Item parameter drift (IPD) refers to the phenomenon in which parameter values a given test item changes over multiple testing occasions within the item response theory (IRT) framework. This phenomenon is often relevant to student progress monitoring assessments where a set of items is used several times in one year, or across years, to track student growth; the observing of trends in student academic achievements depends upon stable linking (anchoring) between assessment moments over time, and if the item parameters are not stable, the scale is not stable and time-to-time comparisons are not either. Some psychometricians consider IPD as a special case of differential item functioning (DIF), but these two are different issues and should not be confused with each other.
Reasons for Item Parameter Drift
IRT modeling is attractive for assessment field since its property of item parameter invariance to a particular sample of test-takers which is fundamental for their estimation, and that assumption enables important things like strong equating of tests across time and the possibility for computerized adaptive testing. However, item parameters are not always invariant. There are plenty of reasons that could stand behind IPD. One possibility is curricular changes based on assessment results or instruction that is more concentrated. Other feasible reasons are item exposure, cheating, or curricular misalignment with some standards. No matter what has led to IPD, its presence can cause biased estimates of student ability. In particular, IPD can be highly detrimental in terms of reliability and validity in case of high-stakes examinations. Therefore, it is crucial to detect item parameter drift when anchoring assessment occasions over time, especially when the same anchor items are used repeatedly.

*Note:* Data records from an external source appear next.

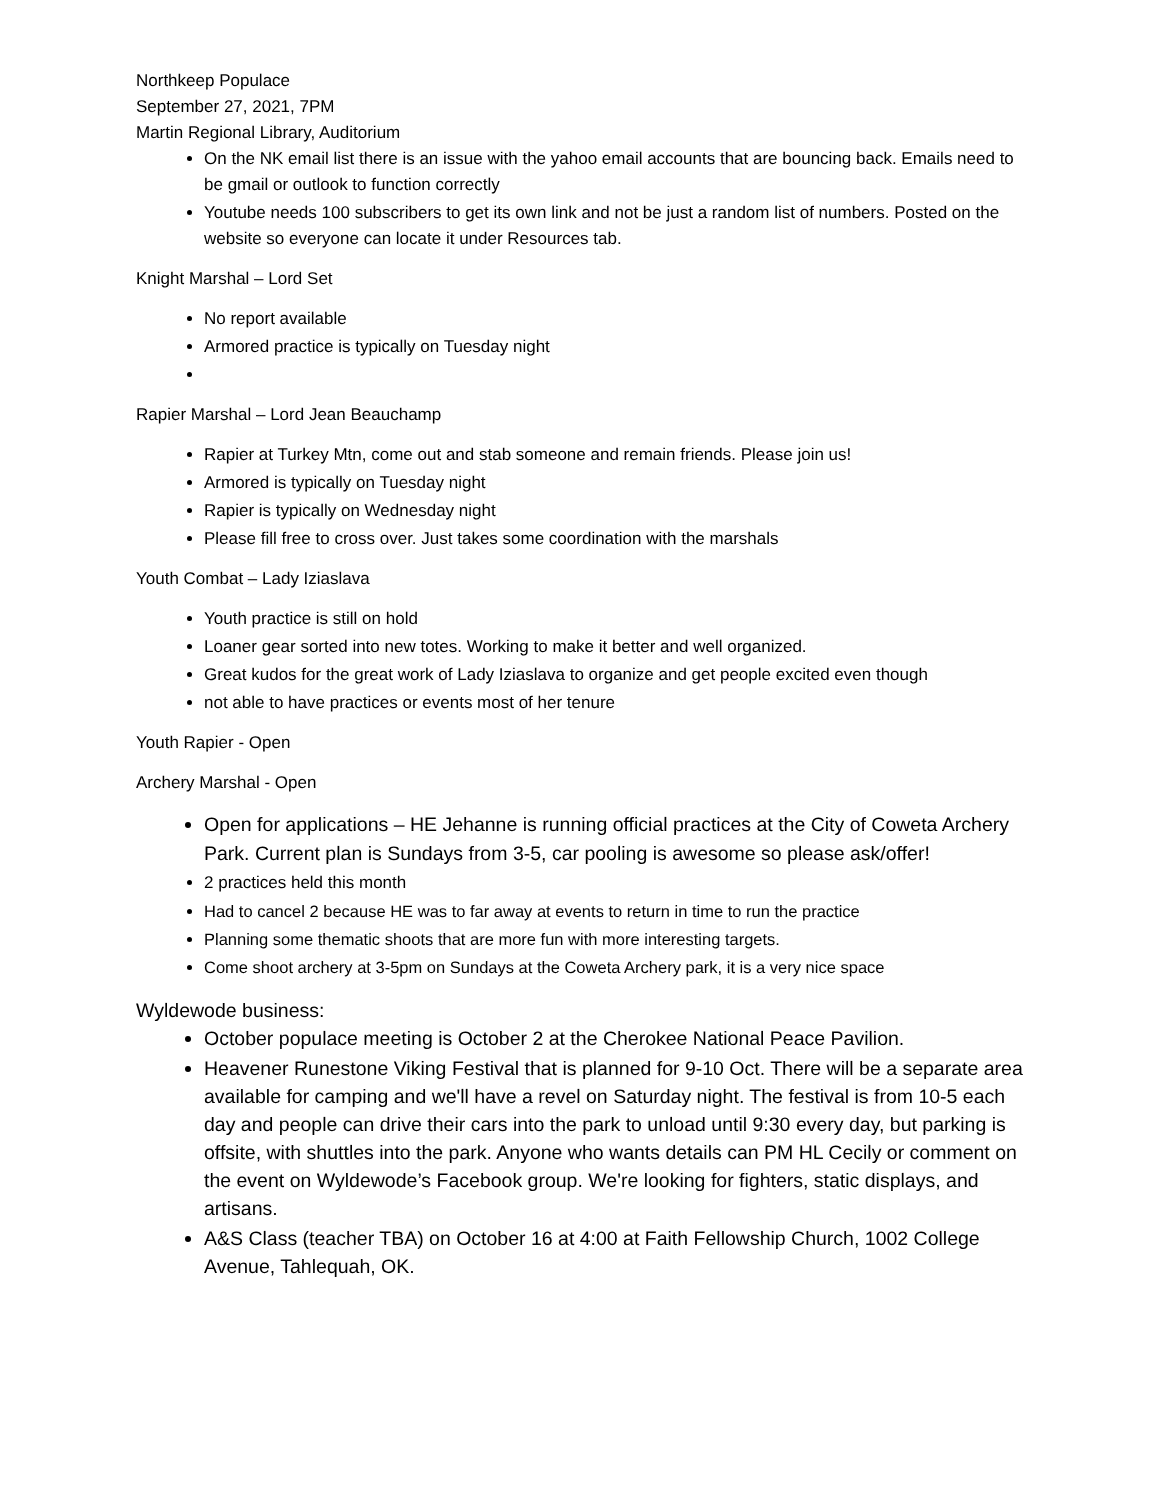Northkeep Populace
September 27, 2021, 7PM
Martin Regional Library, Auditorium
On the NK email list there is an issue with the yahoo email accounts that are bouncing back. Emails need to be gmail or outlook to function correctly
Youtube needs 100 subscribers to get its own link and not be just a random list of numbers. Posted on the website so everyone can locate it under Resources tab.
Knight Marshal – Lord Set
No report available
Armored practice is typically on Tuesday night
Rapier Marshal – Lord Jean Beauchamp
Rapier at Turkey Mtn, come out and stab someone and remain friends. Please join us!
Armored is typically on Tuesday night
Rapier is typically on Wednesday night
Please fill free to cross over. Just takes some coordination with the marshals
Youth Combat – Lady Iziaslava
Youth practice is still on hold
Loaner gear sorted into new totes. Working to make it better and well organized.
Great kudos for the great work of Lady Iziaslava to organize and get people excited even though
not able to have practices or events most of her tenure
Youth Rapier - Open
Archery Marshal - Open
Open for applications – HE Jehanne is running official practices at the City of Coweta Archery Park. Current plan is Sundays from 3-5, car pooling is awesome so please ask/offer!
2 practices held this month
Had to cancel 2 because HE was to far away at events to return in time to run the practice
Planning some thematic shoots that are more fun with more interesting targets.
Come shoot archery at 3-5pm on Sundays at the Coweta Archery park, it is a very nice space
Wyldewode business:
October populace meeting is October 2 at the Cherokee National Peace Pavilion.
Heavener Runestone Viking Festival that is planned for 9-10 Oct. There will be a separate area available for camping and we'll have a revel on Saturday night. The festival is from 10-5 each day and people can drive their cars into the park to unload until 9:30 every day, but parking is offsite, with shuttles into the park. Anyone who wants details can PM HL Cecily or comment on the event on Wyldewode’s Facebook group. We're looking for fighters, static displays, and artisans.
A&S Class (teacher TBA) on October 16 at 4:00 at Faith Fellowship Church, 1002 College Avenue, Tahlequah, OK.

Perhaps the simplest example is item exposure. Suppose a 100-item test is delivered twice per year, with 20 items always remaining as anchors. Eventually students will share memories and the topics of those will become known. More students will get them correct over time, making the items appear easier.
There are several methods of detecting IPD. Some of them are simpler because they do not require estimation of anchoring constants, and some of them are more difficult due to the need of that estimation. Simple methods include the “3-sigma p-value”, the “0.3 logits”, and the “3-sigma IRT” approaches. Complex methods involve the “3-sigma scaled IRT”, the “Mantel-Haenszel”, and the “area between item characteristic curves”, where the last two approaches are based on consideration that IPD is a special case of DIF, and therefore there is an opportunity to draw upon a massive body of existing research on DIF methodologies.

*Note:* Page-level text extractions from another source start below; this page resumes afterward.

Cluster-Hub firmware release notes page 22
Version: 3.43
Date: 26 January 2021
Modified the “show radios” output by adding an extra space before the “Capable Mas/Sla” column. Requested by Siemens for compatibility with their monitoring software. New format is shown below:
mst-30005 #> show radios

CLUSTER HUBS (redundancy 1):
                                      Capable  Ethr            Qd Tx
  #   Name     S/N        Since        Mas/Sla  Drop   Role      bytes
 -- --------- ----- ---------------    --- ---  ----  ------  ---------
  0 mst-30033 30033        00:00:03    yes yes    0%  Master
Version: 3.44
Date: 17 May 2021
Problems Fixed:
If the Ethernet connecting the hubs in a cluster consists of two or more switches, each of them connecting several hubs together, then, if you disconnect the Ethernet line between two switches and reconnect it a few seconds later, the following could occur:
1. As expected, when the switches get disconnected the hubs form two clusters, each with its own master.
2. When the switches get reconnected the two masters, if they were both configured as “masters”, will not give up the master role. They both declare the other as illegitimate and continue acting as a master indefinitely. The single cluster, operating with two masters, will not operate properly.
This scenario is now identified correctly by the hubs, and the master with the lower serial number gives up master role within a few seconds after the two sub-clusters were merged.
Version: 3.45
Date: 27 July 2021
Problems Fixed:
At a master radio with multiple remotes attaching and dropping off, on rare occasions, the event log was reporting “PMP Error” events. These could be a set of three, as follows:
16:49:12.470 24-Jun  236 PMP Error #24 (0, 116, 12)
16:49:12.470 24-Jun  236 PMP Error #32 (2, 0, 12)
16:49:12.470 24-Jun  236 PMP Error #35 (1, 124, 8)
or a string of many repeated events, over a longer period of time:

Even though not all psychometricians think that removal of outlying anchor items is the best solution for item parameter drift, if we do not eliminate drifting items from the process of equating test scores, they will affect transformations of ability estimates, not only item parameters. Imagine that there is an examination, which classifies examinees as either failing or passing, or into four performance categories; then in case of IPD, 10-40% of students could be misclassified. In high-stakes testing occasions where classification of examinees implies certain sanctions or rewards, IPD scenarios should be minimized as much as possible. As soon as it is detected that some items exhibit IPD, these items should be referred to the subject-matter experts for further investigation. Otherwise, if there is a need in a faster decision, such flagged anchor items should be removed immediately. Afterwards, psychometricians need to re-estimate linking constants and evaluate IPD again. This process should repeat unless none of the anchor items shows item parameter drift.